Jermaine Jenas has questioned why Tottenham would build a “big stadium” only to never “invest properly and challenge for a league title”.
The north Londoners are without a trophy since their League Cup win in 2008 and were knocked out of the FA Cup by Sheffield United on Wednesday.
The FA Cup was a great chance to end their trophy drought and a defeat to the Championship side was a bitterly disappointing result.
Tottenham’s best spell in the Premier League came between 2015-16 and 2017-18 when they finished third twice and second once.
However, since then, they have failed to finish higher than fourth.
Incidentally, Spurs finished sixth in their first full season in the Tottenham Hotspur Stadium.
Having moved into such a wonderful arena after some domestic success – albeit without the silverware to show for it – you would have expected the club to really push on and bring in some top-class players to win their first league title since 1961.
Many Spurs fans have begged the question: ‘Why would we build this stadium not to push on and compete for the biggest titles?’ and now their former player, Jenas, has asked just that.
Speaking to FourFourTwo, the former midfielder said: “I sympathise with the fans to an extent. I totally with the standpoint of ‘What’s the point in building this big stadium and having all this lovely stuff if you’re not going to invest properly and challenge for a league title?’ I think the frustration from the fans is that they seem to just half-heart everything.
“It’s like, are they ever going to get to a window, like this summer and go, ‘You know what? We need James Maddison: go and get him. We need a top goalkeeper, let’s go and compete for one.’ That never seems to happen.
“It’s always half-hearted and I think that’s where the frustration lies. You’re here now, so go: you’re very close but you’re not prepared to take that next step.”
Jenas also believes Spurs head coach Antonio Conte should leave the club if he is not “backed” by Daniel Levy.
“The uncertainty comes, though: I’m not sure Antonio Conte will be there next year,” he continued.
“You look at his career and the cycles are pretty short: he’s coming to the end of another one. I hope he stays if he’s refreshed, supported and backed.
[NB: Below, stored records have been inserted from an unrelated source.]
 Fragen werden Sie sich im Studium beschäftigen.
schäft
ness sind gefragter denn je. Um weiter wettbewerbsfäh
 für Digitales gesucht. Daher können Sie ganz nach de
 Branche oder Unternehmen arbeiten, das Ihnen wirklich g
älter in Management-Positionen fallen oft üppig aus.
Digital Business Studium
If he’s not, he should move on.”
Spurs have reached four finals since their 2008 triumph in the League Cup and finished second in the Premier League on one occasion, as mentioned prior.
They only suffered four league defeats in the season (16-17) they finished second to Chelsea and scored 86 goals on their way to accumulating as many points.
That period under Mauricio Pochettino was the best in the club’s recent history, but they seem to be falling further away from competing for a Premier League title, even with serial winner Conte at the helm.